On June 16, 2006, one American soldier (SPC David J. Babineau) was killed and two other soldiers (PFC Thomas L. Tucker and PV2 Kristian Menchaca) were kidnapped near the Jurf Al Sakhar Bridge (located on the Euphrates River in southwestern Yusufiyah) after their Humvee was attacked. Their remains were found four days later, on the side of a canal road near Patrol Base Swamp in Shakaria (approximately 10 kilometers northeast from where they were ambushed). The bodies were discovered by SFC Jason Beaton, of 3rd Platoon, B Company, 2nd Battalion, 502nd Infantry Regiment (101st Airborne Division). The report from the U.S. Army Graves Registration team indicated that the bodies had been dismembered, mutilated, burned and beheaded, as well as rigged with an IED between one of the victim's legs.

On April 8, 2007, members of Bayonet Company, 2nd Battalion, 69th Armor Regiment were on static overwatch at a battle position composed of two Bradley Fighting Vehicles southwest of Yusufiah when insurgents detonated an improvised explosive device attached to one of the vehicles. The explosion destroyed one Bradley and killed PFC David Simmons and SSG Harrison Brown.
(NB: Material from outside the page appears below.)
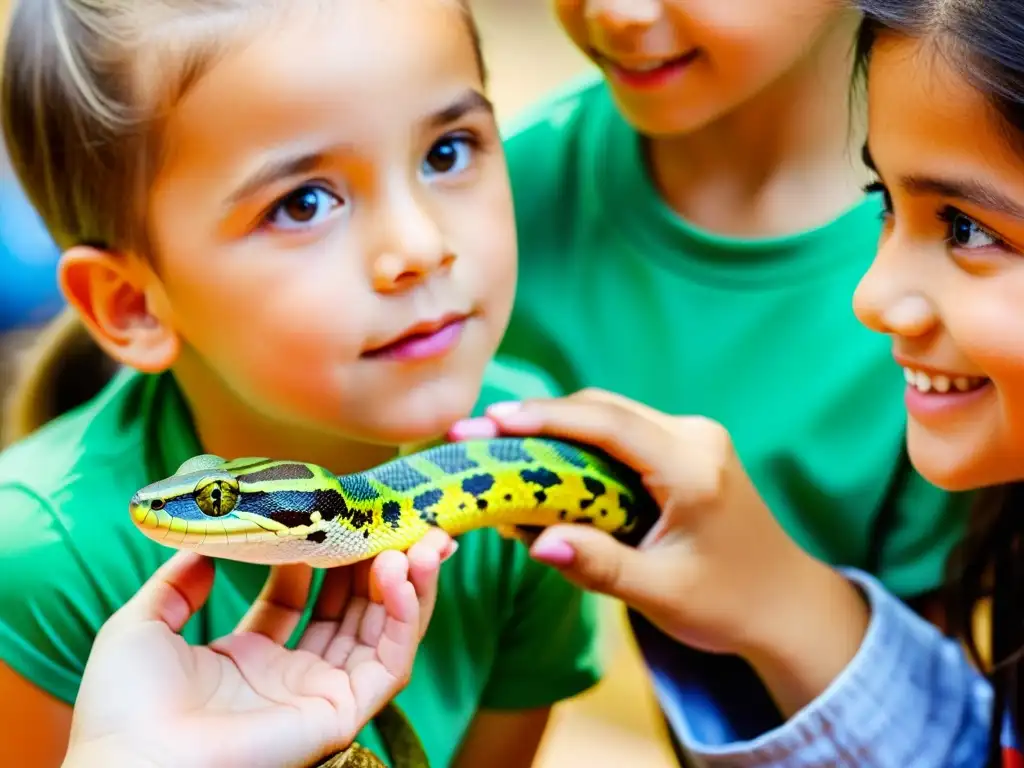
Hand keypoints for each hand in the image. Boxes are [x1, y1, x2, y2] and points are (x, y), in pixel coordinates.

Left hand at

On May 12, 2007, members of Delta Company, 4th Battalion, 31st Infantry Regiment (of the U.S. Army's 10th Mountain Division) were attacked with IED, rocket-propelled grenades and small-arms fire while operating near the Qarghouli tribe region of Yusufiyah. The ambush left five soldiers dead and three missing. The body of one of these missing soldiers, PFC Joseph Anzack, was found in the Euphrates River in Musayyib by members of D Company, 1st Battalion, 501st Infantry Regiment (Airborne) and members of the local Iraq police force. The other two missing soldiers, SGT Alex Jimenez and PFC Byron Fouty, remained missing for over a year until their remains were discovered by soldiers from 3rd platoon, A Company, 3rd Battalion, 7th Infantry Regiment "Cotton Bailers By God" west of the town of Jurf al-Nasr.

==Military in the area==
Numerous units were stationed in the Triangle of Death from 2003. Initial deployments began with occupation of small towns and roads, sometimes in individual houses and temporarily abandoned schools, but later expanded to extensive troop commitments and culminated in 2007 with multiple brigades incurring 15-month deployments commanded by Multi-National Division-Central headed by 3rd Infantry Division Headquarters. Attacks dropped dramatically from the spring through fall of 2007 following the activation of Multi-National Division-Central and an increase in operational tempo following the kidnapping of soldiers from 4th Battalion, 31st Infantry Regiment, 10th Mountain Division, near Yusifiyah in May 2007. Another contributing factor to the decline in violence was the implementation of "concerned citizen" groups in the region, conducting their own patrols of several tribal areas.

== Situation in late 2014 to 2015 ==

The towns and villages of the Triangle of Death are under the control of the Iraqi Government following many battles to regain control over the area, of which Operation Ashura was the most significant.